Problem: All entries below need to be written out exactly, but without their pictures.
⟨
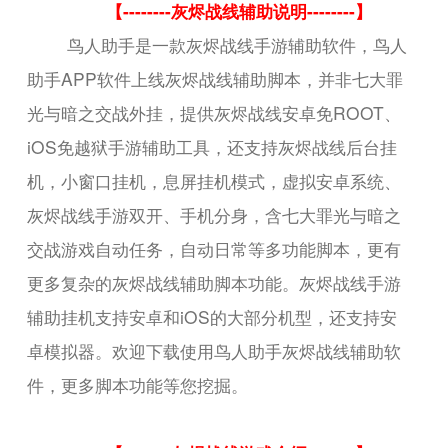
【--------灰烬战线辅助说明--------】
鸟人助手是一款灰烬战线手游辅助软件，鸟人
助手APP软件上线灰烬战线辅助脚本，并非七大罪
光与暗之交战外挂，提供灰烬战线安卓免ROOT、
iOS免越狱手游辅助工具，还支持灰烬战线后台挂
机，小窗口挂机，息屏挂机模式，虚拟安卓系统、
灰烬战线手游双开、手机分身，含七大罪光与暗之
交战游戏自动任务，自动日常等多功能脚本，更有
更多复杂的灰烬战线辅助脚本功能。灰烬战线手游
辅助挂机支持安卓和iOS的大部分机型，还支持安
卓模拟器。欢迎下载使用鸟人助手灰烬战线辅助软
件，更多脚本功能等您挖掘。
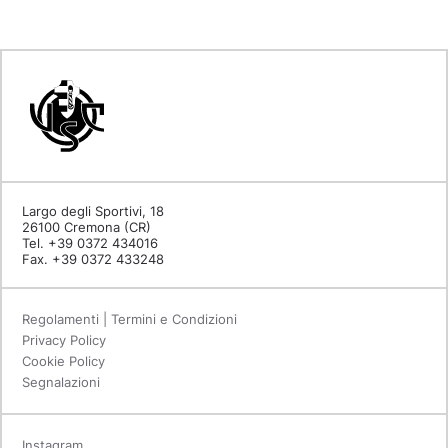
Largo degli Sportivi, 18
26100 Cremona (CR)
Tel. +39 0372 434016
Fax. +39 0372 433248
Regolamenti | Termini e Condizioni
Privacy Policy
Cookie Policy
Segnalazioni
Instagram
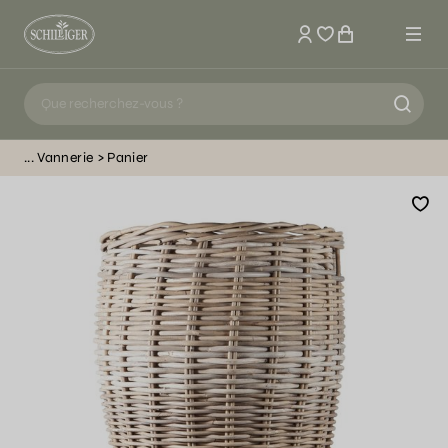
Mon compte
Vannerie
Panier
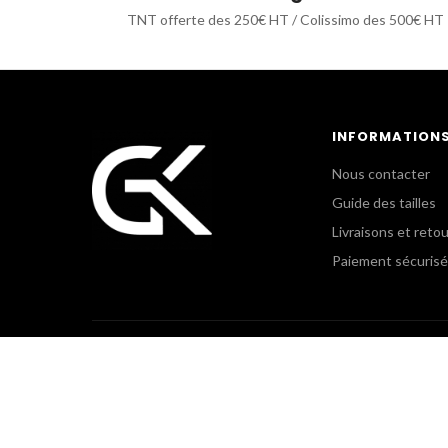
TNT offerte des 250€ HT / Colissimo des 500€ HT
INFORMATION
Nous contacter
Guide des tailles
Livraisons et reto
Paiement sécurisé
POLICE MUNICIPALE &
GK CLU
COLLECTIVITÉS TERRITORIALES
Le Showr
+(33) 3 44 54 97 03
+(33) 1 5
uniform@gkpro.fr
gkclub@gk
⟩
Response area:
【--------灰烬战线辅助说明--------】
鸟人助手是一款灰烬战线手游辅助软件，鸟人
助手APP软件上线灰烬战线辅助脚本，并非七大罪
光与暗之交战外挂，提供灰烬战线安卓免ROOT、
iOS免越狱手游辅助工具，还支持灰烬战线后台挂
机，小窗口挂机，息屏挂机模式，虚拟安卓系统、
灰烬战线手游双开、手机分身，含七大罪光与暗之
交战游戏自动任务，自动日常等多功能脚本，更有
更多复杂的灰烬战线辅助脚本功能。灰烬战线手游
辅助挂机支持安卓和iOS的大部分机型，还支持安
卓模拟器。欢迎下载使用鸟人助手灰烬战线辅助软
件，更多脚本功能等您挖掘。
Largo degli Sportivi, 18
26100 Cremona (CR)
Tel. +39 0372 434016
Fax. +39 0372 433248
Regolamenti | Termini e Condizioni
Privacy Policy
Cookie Policy
Segnalazioni
Instagram
Mon compte
Vannerie
Panier
TNT offerte des 250€ HT / Colissimo des 500€ HT
INFORMATION
Nous contacter
Guide des tailles
Livraisons et reto
Paiement sécurisé
POLICE MUNICIPALE &
GK CLU
COLLECTIVITÉS TERRITORIALES
Le Showr
+(33) 3 44 54 97 03
+(33) 1 5
uniform@gkpro.fr
gkclub@gk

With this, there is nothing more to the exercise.